Malcolm’s daughters, outraged at the insinuation their father was gay or, to borrow a contemporary term, ‘on the down low’, fostered a heated rebuttal of Marable’s work. Suggesting any homoeroticism would tamper with, if not destroy, Malcolm X’s legacy and work, right? While this subject is only discussed briefly, Marable’s addressing of Malcolm and Lennon’s relationship forces the reader to reconsider not only Malcolm’s legacy, but that of traditional black leadership. Even with the prowess and dedication of openly gay activists like Bayard Rustin, both the Civil Rights and Black Power Movements prided upon their leaders being on the straight and narrow (pun intended).
It’s highly probable that this concern was apparent to Malcolm, opting to create what Marable believes is a fictional character named Rudy to interact with Lennon in Haley’s Autobiography. The desire to separate himself from controversial matters nods towards Marable’s argument that Malcolm suggested which life experiences would be publicly consumed as part of his legacy: “Malcolm had the intelligence and ingenuity to mask his most illegal and potentially upsetting activities from his family and friends.”
So, how do we interpret Malcolm X today? Marable posits that hip-hop culture played a significant role in the resuscitation of Malcolm’s presence in American (popular) culture, citing rappers like Public Enemy and Gang Starr as vehicles for Malcolm’s return to the public stage. Both Public Enemy and Gang Starr are widely revered as ‘conscious’ rap groups. Either raised during or immediately following the Black Power Movement, their music is a reflection of their inoculation of Black Nationalist Thought.

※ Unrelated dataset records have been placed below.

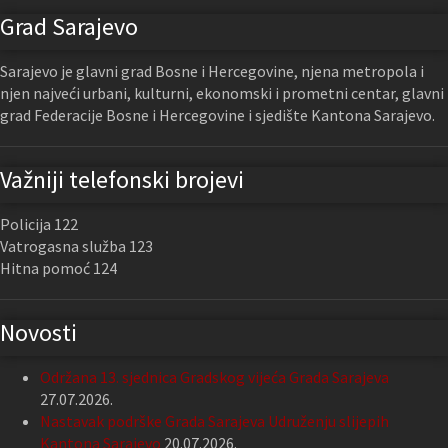
Grad Sarajevo
Sarajevo je glavni grad Bosne i Hercegovine, njena metropola i
njen najveći urbani, kulturni, ekonomski i prometni centar, glavni
grad Federacije Bosne i Hercegovine i sjedište Kantona Sarajevo.
Važniji telefonski brojevi
Policija 122
Vatrogasna služba 123
Hitna pomoć 124
Novosti
Održana 13. sjednica Gradskog vijeća Grada Sarajeva
27.07.2026.
Nastavak podrške Grada Sarajeva Udruženju slijepih
Kantona Sarajevo
20.07.2026.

Staying in line with hip-hop as Malcolm’s contemporary promoter, I question how Malcolm’s image and life is projected in the 21st century. A few one liners from Marable’s text jumped out: “get your hands out my pocket!” used to distract security from Malcolm’s shooters, is used by Wyclef Jean in the song “Dirty South” off his Carnival album. Kanye West’s “Power” played in my head as I read how one police officer described Malcolm’s influence as “no one man should have all that power.” Lupe Fiasco frequently references Malcolm X in his music, aiming to bring a Black Nationalist level of consciousness to a generation twice removed from the initial ‘60s movement. In the chorus of his freestyle “B.M.F. (Building Minds Faster)” Fiasco attempts to bridge figures and ideologies of ‘60s black resistance with a post-Civil Rights generation using a popular rap beat: “I think I’m Malcolm X, Martin Luther/Add a King, add a Junior/Some bible verses, a couple sunnahs/An-AK 47, that’s revolution.”
A difference between initial references to Malcolm X and more recent manifestations is how his image and narrative is interpreted for both the individual (West) and collective empowerment (Public Enemy, Gang Starr, Lupe Fiasco). Both reflections are needed to illuminate and sustain Malcolm’s presence in (counter)public memory. These varying manifestations suggest Malcolm’s complexity, instead of a static and tailored understanding of his life and experiences.
Malcolm X: A Life of Reinvention is an excellent testament to Marable Manning’s historical prowess, and attempts to shed light on one of America’s most transfixing leaders. It challenges the readers’ willingness to look at the complexities of a legend that started off as a man.